Goal: bass and lead move against each other
Patch: - Base melodic CV → Input 1 - Output C normal → lead quantizer/VCO - Output C inverted → bass quantizer/VCO
Optionally add: - fixed offset to the bass side after quantization or before a second quantizer
Result: - when lead climbs, bass tends to fall - strong tension and motion - cinematic and very musical when restrained to a scale
When using Wonderland for melodic CV, remember it is fundamentally summing and routing voltages. If you are doing strict 1V/oct harmonic work, summed voltages should be tested by ear and tuner. It will still be highly useful, but exact interval behavior depends on the rest of your system and how carefully levels are set.
The micro-attenuators help prevent overblown pitch jumps when multiple CVs are combined. For melody, they let you decide whether an added source acts as: - a full transpose - a subtle inflection - a tiny ornament
Raw inverted pitch CV can be musically wild. Putting a quantizer after the inverted output often makes the result much more usable.

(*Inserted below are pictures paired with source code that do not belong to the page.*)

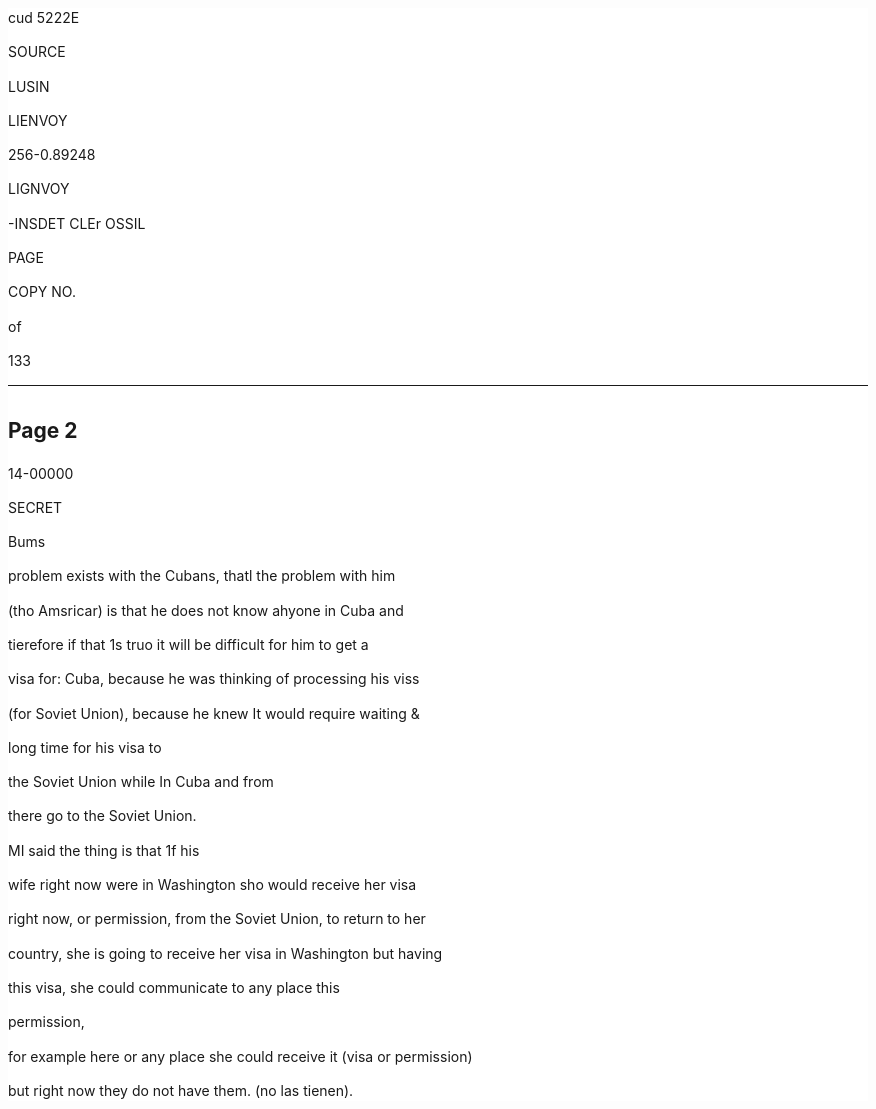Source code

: cud 5222E

SOURCE

LUSIN

LIENVOY

256-0.89248

LIGNVOY

-INSDET CLEr OSSIL

PAGE

COPY NO.

of

133

---

## Page 2

14-00000

SECRET

Bums

problem exists with the Cubans, thatl the problem with him

(tho Amsricar) is that he does not know ahyone in Cuba and

tierefore if that 1s truo it will be difficult for him to get a

visa for: Cuba, because he was thinking of processing his viss

(for Soviet Union), because he knew It would require waiting &

long time for his visa to

the Soviet Union while In Cuba and from

there go to the Soviet Union.

MI said the thing is that 1f his

wife right now were in Washington sho would receive her visa

right now, or permission, from the Soviet Union, to return to her

country, she is going to receive her visa in Washington but having

this visa, she could communicate to any place this

permission,

for example here or any place she could receive it (visa or permission)

but right now they do not have them. (no las tienen).
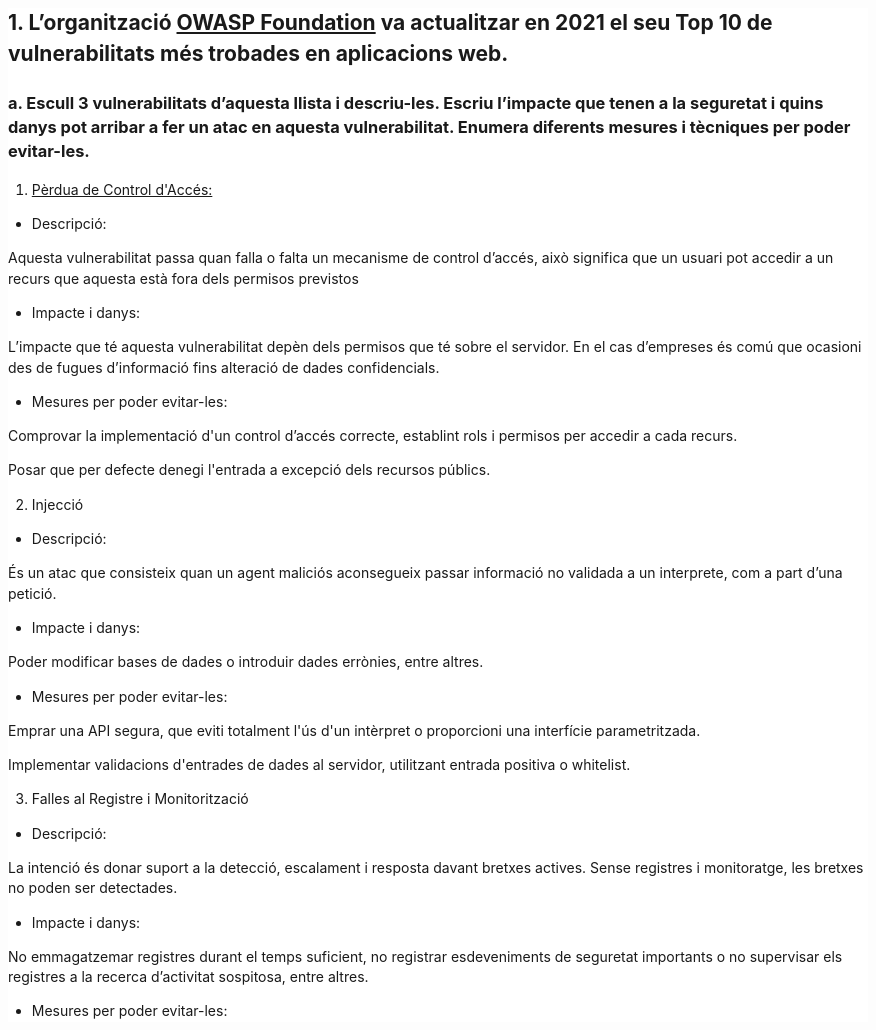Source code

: ## **1. L’organització [OWASP Foundation](https://owasp.org/Top10/es/) va actualitzar en 2021 el seu Top 10 de vulnerabilitats més trobades en aplicacions web.** 

### **a. Escull 3 vulnerabilitats d’aquesta llista i descriu-les. Escriu l’impacte que tenen a la seguretat i quins danys pot arribar a fer un atac en aquesta vulnerabilitat. Enumera diferents mesures i tècniques per poder evitar-les.**

1. <u>Pèrdua de Control d'Accés:</u>

- Descripció:

Aquesta vulnerabilitat passa quan falla o falta un mecanisme de control d’accés, això significa que un usuari pot accedir a un recurs que aquesta està fora dels permisos previstos

- Impacte i danys:

L’impacte que té aquesta vulnerabilitat depèn dels permisos que té sobre el servidor. En el cas d’empreses és comú que ocasioni des de fugues d’informació fins alteració de dades confidencials.

- Mesures per poder evitar-les:

Comprovar la implementació d'un control d’accés correcte, establint rols i permisos per accedir a cada recurs.

Posar que per defecte denegi l'entrada a excepció dels recursos públics.

2. Injecció

- Descripció:

És un atac que consisteix quan un agent maliciós aconsegueix passar informació no validada a un interprete, com a part d’una petició.

- Impacte i danys:

Poder modificar bases de dades o introduir dades errònies, entre altres.

- Mesures per poder evitar-les:


Emprar una API segura, que eviti totalment l'ús d'un intèrpret o proporcioni una interfície parametritzada.

Implementar validacions d'entrades de dades al servidor, utilitzant entrada positiva o whitelist.

3. Falles al Registre i Monitorització

- Descripció:

La intenció és donar suport a la detecció, escalament i resposta davant bretxes actives. Sense registres i monitoratge, les bretxes no poden ser detectades.

- Impacte i danys:

No emmagatzemar registres durant el temps suficient, no registrar esdeveniments de seguretat importants o no supervisar els registres a la recerca d’activitat sospitosa, entre altres.

- Mesures per poder evitar-les:
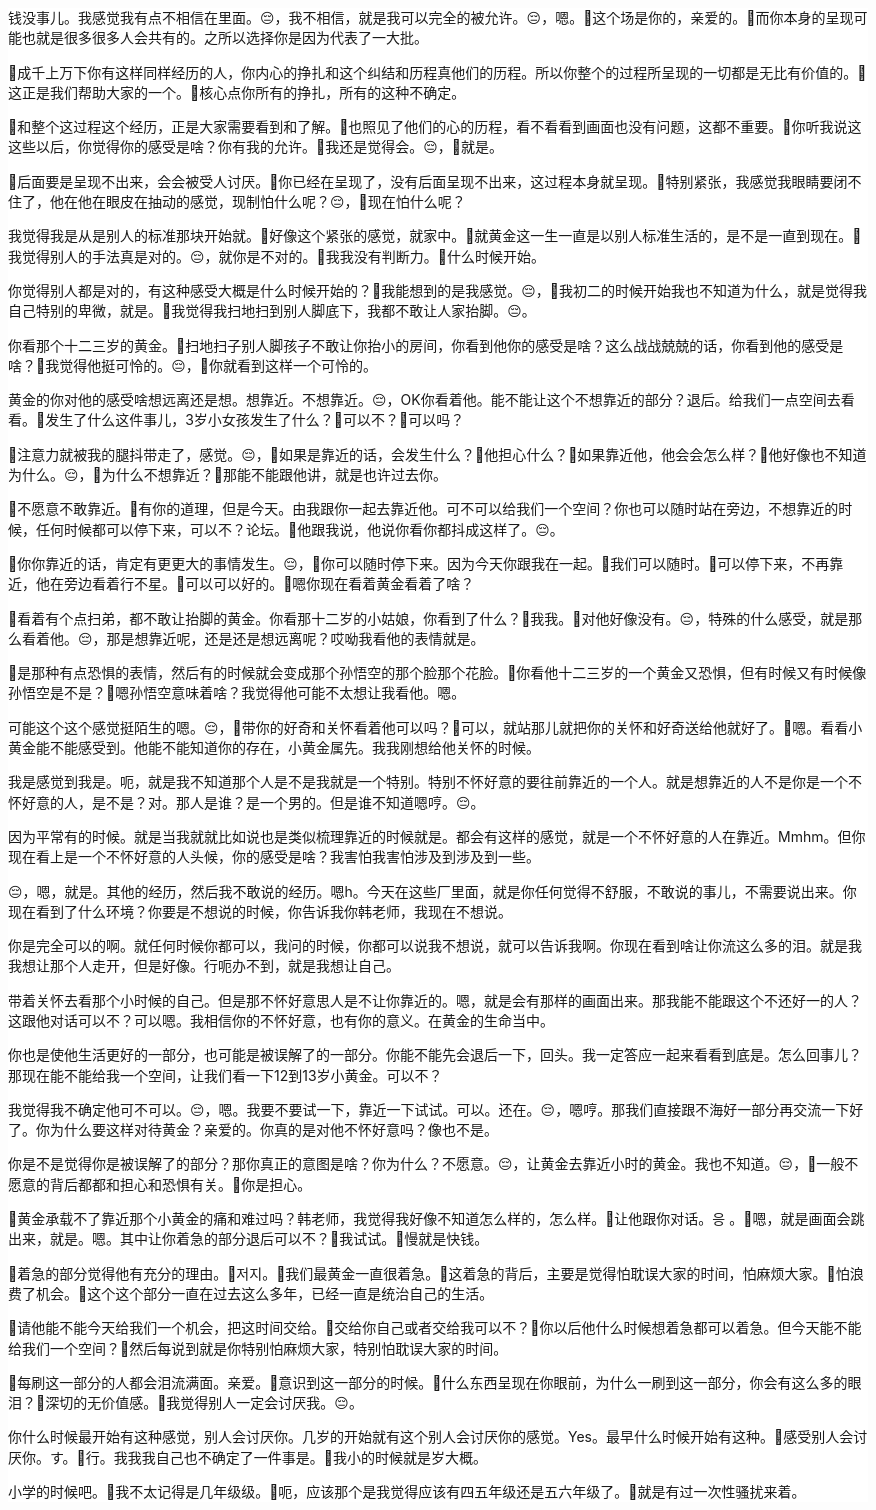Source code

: 钱没事儿。我感觉我有点不相信在里面。😔，我不相信，就是我可以完全的被允许。😔，嗯。🎼这个场是你的，亲爱的。🎼而你本身的呈现可能也就是很多很多人会共有的。之所以选择你是因为代表了一大批。

🎼成千上万下你有这样同样经历的人，你内心的挣扎和这个纠结和历程真他们的历程。所以你整个的过程所呈现的一切都是无比有价值的。🎼这正是我们帮助大家的一个。🎼核心点你所有的挣扎，所有的这种不确定。

🎼和整个这过程这个经历，正是大家需要看到和了解。🎼也照见了他们的心的历程，看不看看到画面也没有问题，这都不重要。🎼你听我说这这些以后，你觉得你的感受是啥？你有我的允许。🎼我还是觉得会。😔，🎼就是。

🎼后面要是呈现不出来，会会被受人讨厌。🎼你已经在呈现了，没有后面呈现不出来，这过程本身就呈现。🎼特别紧张，我感觉我眼睛要闭不住了，他在他在眼皮在抽动的感觉，现制怕什么呢？😔，🎼现在怕什么呢？

我觉得我是从是别人的标准那块开始就。🎼好像这个紧张的感觉，就家中。🎼就黄金这一生一直是以别人标准生活的，是不是一直到现在。🎼我觉得别人的手法真是对的。😔，就你是不对的。🎼我我没有判断力。🎼什么时候开始。

你觉得别人都是对的，有这种感受大概是什么时候开始的？🎼我能想到的是我感觉。😔，🎼我初二的时候开始我也不知道为什么，就是觉得我自己特别的卑微，就是。🎼我觉得我扫地扫到别人脚底下，我都不敢让人家抬脚。😔。

你看那个十二三岁的黄金。🎼扫地扫子别人脚孩子不敢让你抬小的房间，你看到他你的感受是啥？这么战战兢兢的话，你看到他的感受是啥？🎼我觉得他挺可怜的。😔，🎼你就看到这样一个可怜的。

黄金的你对他的感受啥想远离还是想。想靠近。不想靠近。😔，OK你看着他。能不能让这个不想靠近的部分？退后。给我们一点空间去看看。🎼发生了什么这件事儿，3岁小女孩发生了什么？🎼可以不？🎼可以吗？

🎼注意力就被我的腿抖带走了，感觉。😔，🎼如果是靠近的话，会发生什么？🎼他担心什么？🎼如果靠近他，他会会怎么样？🎼他好像也不知道为什么。😔，🎼为什么不想靠近？🎼那能不能跟他讲，就是也许过去你。

🎼不愿意不敢靠近。🎼有你的道理，但是今天。由我跟你一起去靠近他。可不可以给我们一个空间？你也可以随时站在旁边，不想靠近的时候，任何时候都可以停下来，可以不？论坛。🎼他跟我说，他说你看你都抖成这样了。😔。

🎼你你靠近的话，肯定有更更大的事情发生。😔，🎼你可以随时停下来。因为今天你跟我在一起。🎼我们可以随时。🎼可以停下来，不再靠近，他在旁边看着行不星。🎼可以可以好的。🎼嗯你现在看着黄金看着了啥？

🎼看着有个点扫弟，都不敢让抬脚的黄金。你看那十二岁的小姑娘，你看到了什么？🎼我我。🎼对他好像没有。😔，特殊的什么感受，就是那么看着他。😔，那是想靠近呢，还是还是想远离呢？哎呦我看他的表情就是。

🎼是那种有点恐惧的表情，然后有的时候就会变成那个孙悟空的那个脸那个花脸。🎼你看他十二三岁的一个黄金又恐惧，但有时候又有时候像孙悟空是不是？🎼嗯孙悟空意味着啥？我觉得他可能不太想让我看他。嗯。

可能这个这个感觉挺陌生的嗯。😔，🎼带你的好奇和关怀看着他可以吗？🎼可以，就站那儿就把你的关怀和好奇送给他就好了。🎼嗯。看看小黄金能不能感受到。他能不能知道你的存在，小黄金属先。我我刚想给他关怀的时候。

我是感觉到我是。呃，就是我不知道那个人是不是我就是一个特别。特别不怀好意的要往前靠近的一个人。就是想靠近的人不是你是一个不怀好意的人，是不是？对。那人是谁？是一个男的。但是谁不知道嗯哼。😔。

因为平常有的时候。就是当我就就比如说也是类似梳理靠近的时候就是。都会有这样的感觉，就是一个不怀好意的人在靠近。Mmhm。但你现在看上是一个不怀好意的人头候，你的感受是啥？我害怕我害怕涉及到涉及到一些。

😔，嗯，就是。其他的经历，然后我不敢说的经历。嗯h。今天在这些厂里面，就是你任何觉得不舒服，不敢说的事儿，不需要说出来。你现在看到了什么环境？你要是不想说的时候，你告诉我你韩老师，我现在不想说。

你是完全可以的啊。就任何时候你都可以，我问的时候，你都可以说我不想说，就可以告诉我啊。你现在看到啥让你流这么多的泪。就是我我想让那个人走开，但是好像。行呃办不到，就是我想让自己。

带着关怀去看那个小时候的自己。但是那不怀好意思人是不让你靠近的。嗯，就是会有那样的画面出来。那我能不能跟这个不还好一的人？这跟他对话可以不？可以嗯。我相信你的不怀好意，也有你的意义。在黄金的生命当中。

你也是使他生活更好的一部分，也可能是被误解了的一部分。你能不能先会退后一下，回头。我一定答应一起来看看到底是。怎么回事儿？那现在能不能给我一个空间，让我们看一下12到13岁小黄金。可以不？

我觉得我不确定他可不可以。😔，嗯。我要不要试一下，靠近一下试试。可以。还在。😔，嗯哼。那我们直接跟不海好一部分再交流一下好了。你为什么要这样对待黄金？亲爱的。你真的是对他不怀好意吗？像也不是。

你是不是觉得你是被误解了的部分？那你真正的意图是啥？你为什么？不愿意。😔，让黄金去靠近小时的黄金。我也不知道。😔，🎼一般不愿意的背后都都和担心和恐惧有关。🎼你是担心。

🎼黄金承载不了靠近那个小黄金的痛和难过吗？韩老师，我觉得我好像不知道怎么样的，怎么样。🎼让他跟你对话。응 。🎼嗯，就是画面会跳出来，就是。嗯。其中让你着急的部分退后可以不？🎼我试试。🎼慢就是快钱。

🎼着急的部分觉得他有充分的理由。🎼저지。🎼我们最黄金一直很着急。🎼这着急的背后，主要是觉得怕耽误大家的时间，怕麻烦大家。🎼怕浪费了机会。🎼这个这个部分一直在过去这么多年，已经一直是统治自己的生活。

🎼请他能不能今天给我们一个机会，把这时间交给。🎼交给你自己或者交给我可以不？🎼你以后他什么时候想着急都可以着急。但今天能不能给我们一个空间？🎼然后每说到就是你特别怕麻烦大家，特别怕耽误大家的时间。

🎼每刷这一部分的人都会泪流满面。亲爱。🎼意识到这一部分的时候。🎼什么东西呈现在你眼前，为什么一刷到这一部分，你会有这么多的眼泪？🎼深切的无价值感。🎼我觉得别人一定会讨厌我。😔。

你什么时候最开始有这种感觉，别人会讨厌你。几岁的开始就有这个别人会讨厌你的感觉。Yes。最早什么时候开始有这种。🎼感受别人会讨厌你。す。🎼行。我我我自己也不确定了一件事是。🎼我小的时候就是岁大概。

小学的时候吧。🎼我不太记得是几年级级。🎼呃，应该那个是我觉得应该有四五年级还是五六年级了。🎼就是有过一次性骚扰来着。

The manual notes that many inputs summed to one output can cause clipping. For audio this may be desirable; for melodic CV it may produce unexpected note ranges or flattened behavior. Use the trimmers to tame this.
Wonderland becomes especially strong when paired with:
Wonderland is not a melody generator by itself, but it is a very powerful melodic infrastructure module.
Used creatively, it can: - distribute one melody across several voices - combine several CV sources into evolving note lines - create mirrored or contrary-motion melodies via inversion - generate harmonized layers from a single sequence - act as a live-performance matrix for rearranging melodic relationships on the fly
If your system already includes sequencers, quantizers, offsets, and oscillators, Wonderland can become the central place where those ingredients are recombined into riffs, harmonies, counter-melodies, and generative pitch structures.